Does The Fed Have a Currency Problem?, by Tim Duy: The PCE inflation data was released today, and I have been seeing commentary on the relative strength of the core-inflation numbers. This, for example, from the Wall Street Journal:
A key gauge of U.S. consumer prices sank in January due partly to cheaper oil, undershooting the Federal Reserve’s goal of 2% annual inflation for the 33rd consecutive month. But a gauge of underlying price pressures remained resilient headed into 2015.
Core-PCE is hovering around 1.3%, and the stability relative to last month is supposedly supportive of Federal Reserve plans to hike interest rates later this year.
I would caution against that interpretation just yet. While it is true that the year-over-year change is how the Fed measures its progress toward price stability, you should also be watching the near term changes to see the likely direction of the year-over-year message. And in recent months, near-term core inflation has been falling at a rapid pace:
On a 3-month basis, core inflation is at its lowest since the plunge in 2008. Year-over-year inflation has been held up by a basis effect from a jump in early 2014, but unless we get another jump in the monthly data, you can guess where the year-over-year number will be heading in the next few months:
Which means that unless the numbers turn soon, there is a fairly good chance the Fed's preferred inflation guide (I say guide because headline inflation is truly the target) drifts lower as the year progresses. Hence I am less eager to embrace that today's release is supportive of the Fed's plans.

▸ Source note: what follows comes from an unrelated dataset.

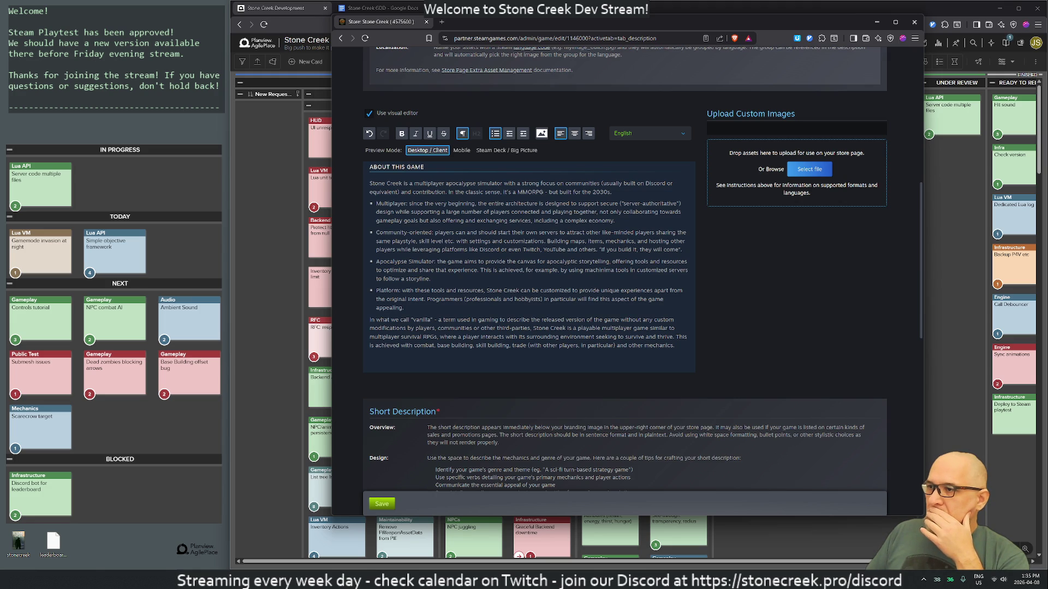
End the vanilla paragraph with 'added over time with the feedback of our community.'
scroll(529, 338, "down", 2)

Why is core-inflation drifting lower? Federal Reserve Chair Janet Yellen offered this in her testimony last week:
But core PCE inflation has also slowed since last summer, in part reflecting declines in the prices of many imported items and perhaps also some pass-through of lower energy costs into core consumer prices.
While oil prices have stabilized, the dollar continues to gain ground, hitting an 11-year high today:
If the dollar continues its upward gains - as might be expected given divergent monetary policy across the globe - further downward pressure on core-inflation is likely. This clearly throws a wrench into the Fed's plans. It would be hard to justify confidence in the inflation outlook if core-inflation trends lower in the months ahead.

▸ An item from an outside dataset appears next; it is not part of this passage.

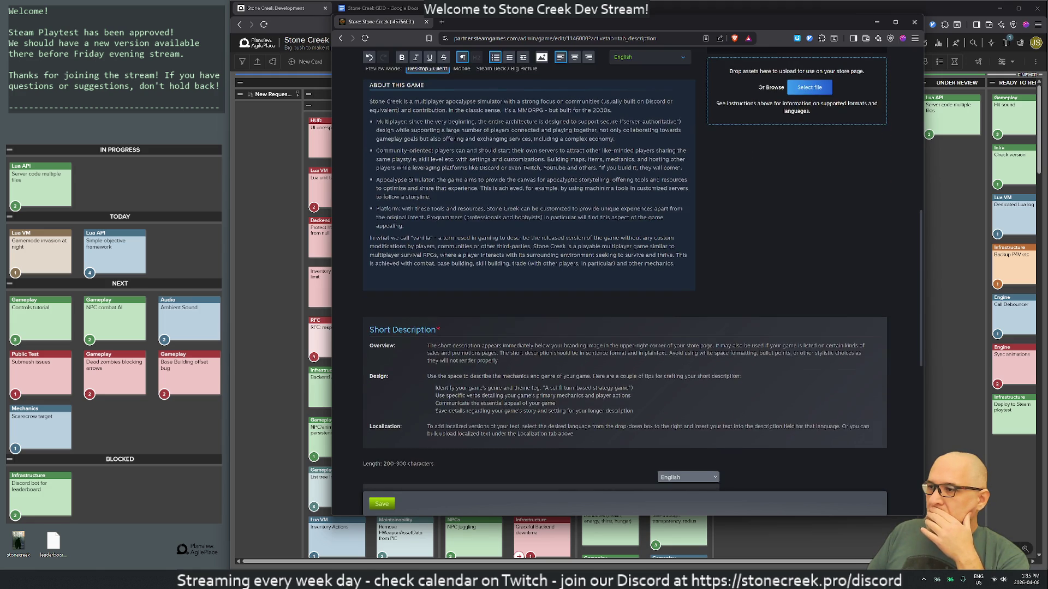
left_click(675, 264)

The Fed could be headed for a very uncomfortable place. The dollar is rising, tightening financial conditions and placing downward pressure on inflation. At the same time, interest rates remain low while equities push higher, loosening financial conditions, arguably an equilibrating response to the rising dollar. On net, then, the US economy keeps grinding upward, the labor market keeps improving, and the unemployment rate sinks lower. Yellen & Co. would want to resist tightening in the face of low inflation, but they would be increasingly tempted to react to low unemployment. Moreover, concerns of financial instability would mount if longer-term rates remained low and equities pushed higher. All in all, sounds like an increasingly hawkish FOMC coupled with a sluggish global economy and dovish central bankers elsewhere is raising the odds of a US policy error.

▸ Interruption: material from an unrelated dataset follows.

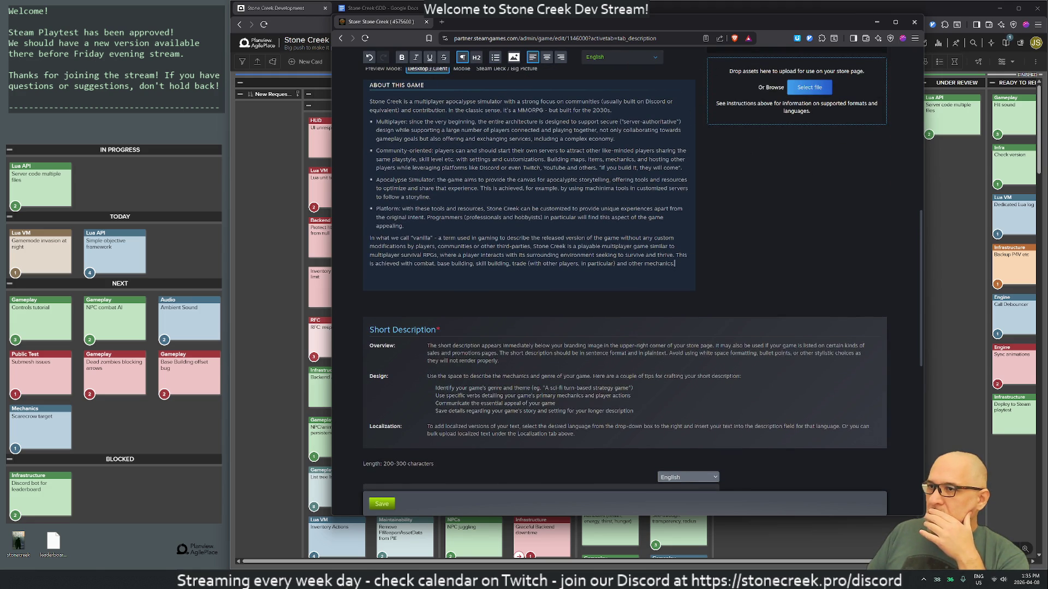
type("added over time.")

Bottom Line: The rising dollar may be causing the Fed more headaches than they like to admit. To the extent that it is pushing inflation lower, the dollar should be delaying the time to the first rate hike as well as lowering the subsequent path of rates. The Fed may have to respond to the so-called "currency wars" whether they like it or not. That said, I can't rule out that they ignore the inflation numbers given the tightening labor market and what they perceive to be loose financial conditions. The Fed could fail to see the precarious nature of the current environment and move forward with plans to normalize policy. Increasingly likely to be a very interesting summer for monetary policy.